Even better, your years of trying to make a name for yourself make you the ideal person to open one. And, to help you on your journey, we’re going to look at a few ways you can make a success of things this time.
1. Fund Your Venture With A Decent Plan
When painting your own art, planning probably didn’t feature. The main thing when creating is just to jump in and see what happens, right? Well, this is one area in which your experience in art won’t help you. Just jumping into a business plan is the worst thing you can do. If you want to stand any chance at affording your enterprise, you need to take the time to develop an in-depth plan for expense and profit.
To ensure you can get off the ground, you’ll need a small business loan. As you’re a newbie to the business world, read the FAQ page from companies like Unsecured Finance to gain some idea of what to expect in your application. You may also want to research repayment plans. Make sure, too, that you don’t apply until you’re ready to go. Most loans like these are approved straight away. While ideal for convenience, this won’t do you any good if you haven’t developed an expense plan to work with. The longer you take, the more interest you’ll have to pay back on money that’s just sitting there. Get it done beforehand!
2. Use Your Connections In The Art World
Now you’re on a more familiar footing. When it comes to buying art, you can use your connections in the business to get good deals on the best pieces. Don’t hesitate to contact any designers, or prominent names who could get you far from the off. That way, you can remind family members that all those networking events weren’t a waste of time. They do say, after all, that it’s not what you know, but who. And, if you explain what you’re doing, your art acquaintances are sure to want to help out.
That said, don’t fall into the trap of thinking you can approach these matters without much thought.

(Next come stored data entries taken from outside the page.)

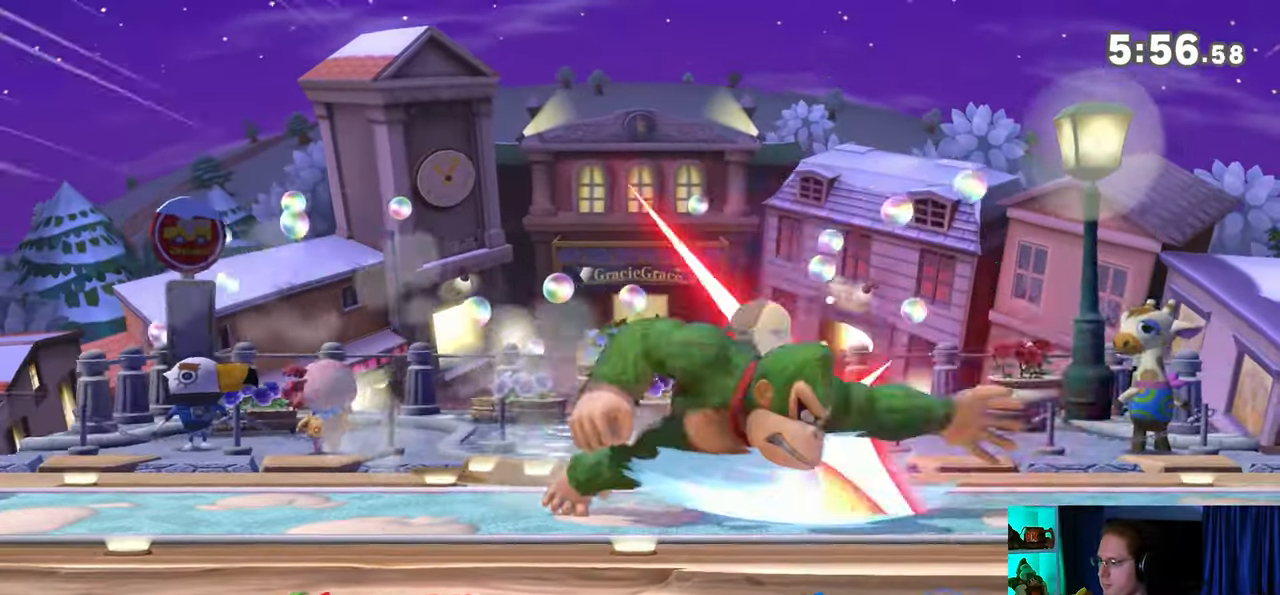
{"buttons": [], "left_stick": "right", "right_stick": "center", "events": [[67, "Y", "up"], [100, "left_stick", "center"], [383, "left_stick", "right"]]}
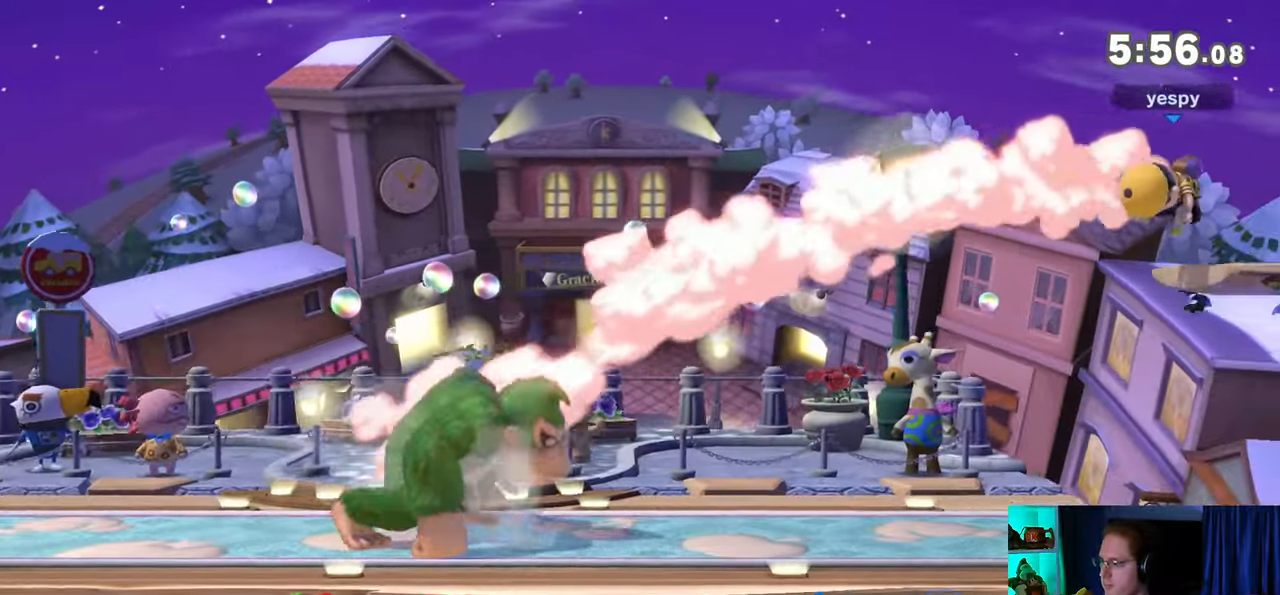
{"buttons": [], "left_stick": "center", "right_stick": "center", "events": [[350, "left_stick", "center"]]}
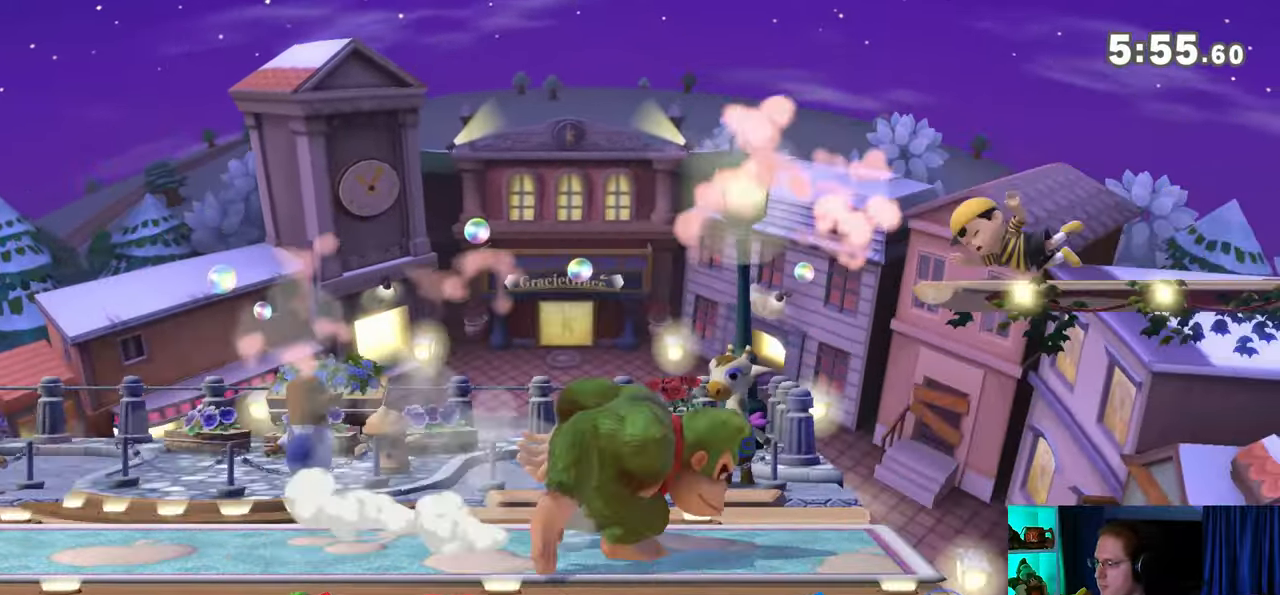
{"buttons": [], "left_stick": "up-right", "right_stick": "center", "events": [[100, "left_stick", "right"], [167, "left_stick", "center"], [200, "Y", "down"], [217, "A", "down"], [217, "Y", "up"], [267, "A", "up"], [417, "left_stick", "left"], [500, "left_stick", "up-right"]]}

When you were making art yourself, your interactions with these individuals were probably casual. As a gallery owner, you need to take a much more professional stance. This is business now, after all. You and the artists in question are no longer on even footing. As such, they may take advantage if you approach in the wrong manner. Keep any propositions official. Always arrange meetings instead of mentioning things off the cuff.
3. Use Your Artist’s Eye
You may also decide to exhibit work from artists you don’t already know. It’s always good to expand your reach, and this is the ideal chance to do it. But, that doesn’t mean you can’t use your past life here as well. The chances are that you know well what makes a good painting and what doesn’t. You probably also have some idea of skill levels involved in each artwork.
Make sure to consider these things when viewing potential pieces. Analysis like this will help you spot quality pieces, as well as giving you some idea of how much they’ll sell for. Hence, you won’t fork out large amounts on a painting worth half that cost.

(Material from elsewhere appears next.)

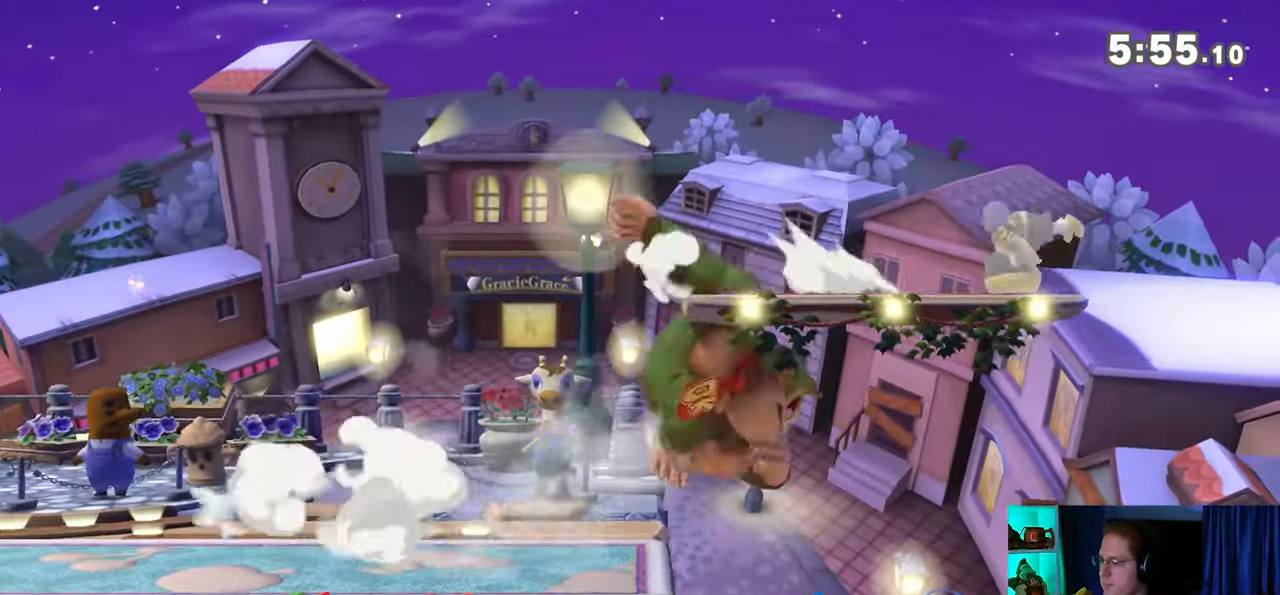
{"buttons": [], "left_stick": "left", "right_stick": "center", "events": [[67, "left_stick", "right"], [317, "left_stick", "left"]]}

4. Think Back To Exhibitions You Attended
As well as daily open hours, any successful gallery hosts exhibitions for chosen artists. In many ways, these will be make or break moments for your gallery. While you may not make many actual sales during an exhibit, this is your chance to impress. With a bit of luck, you can ensure you stick in client’s minds.
During the lead up to events, you can also draw on your experiences. The chances are that you’ve attended an exhibition or two in your time. Think back to what you most enjoyed about successful events. Think, too, about anything which didn’t work as well. Every touch is essential, from the food and drink to the background music. So, leave no stone unturned when remembering. Then, find a way to merge all your favourite features into one fantastic show.
5. Remember Your Struggles
Artists are notoriously tricky to deal with in business. It’s understandable. To them, each painting is hours of creative struggle and emotional output. To a gallery owner, however, it’s nothing more than money. Hence, the two clash on a regular basis. Artists will always think their work is worth more. If they didn’t, something would be wrong with them.
The good news is, you have the resources you need to develop good working relationships. After all, haven’t you been where they are? Haven’t you, too, felt the desperation to have someone see the beauty in your work? With that in mind, make sure always to consider an artist’s needs. Simple things, like complimenting the piece and picking out specific features, will take you far. Knowing that you see the merit in their work is the best way to ensure you can buy for a reasonable amount. That way, everyone will leave happy.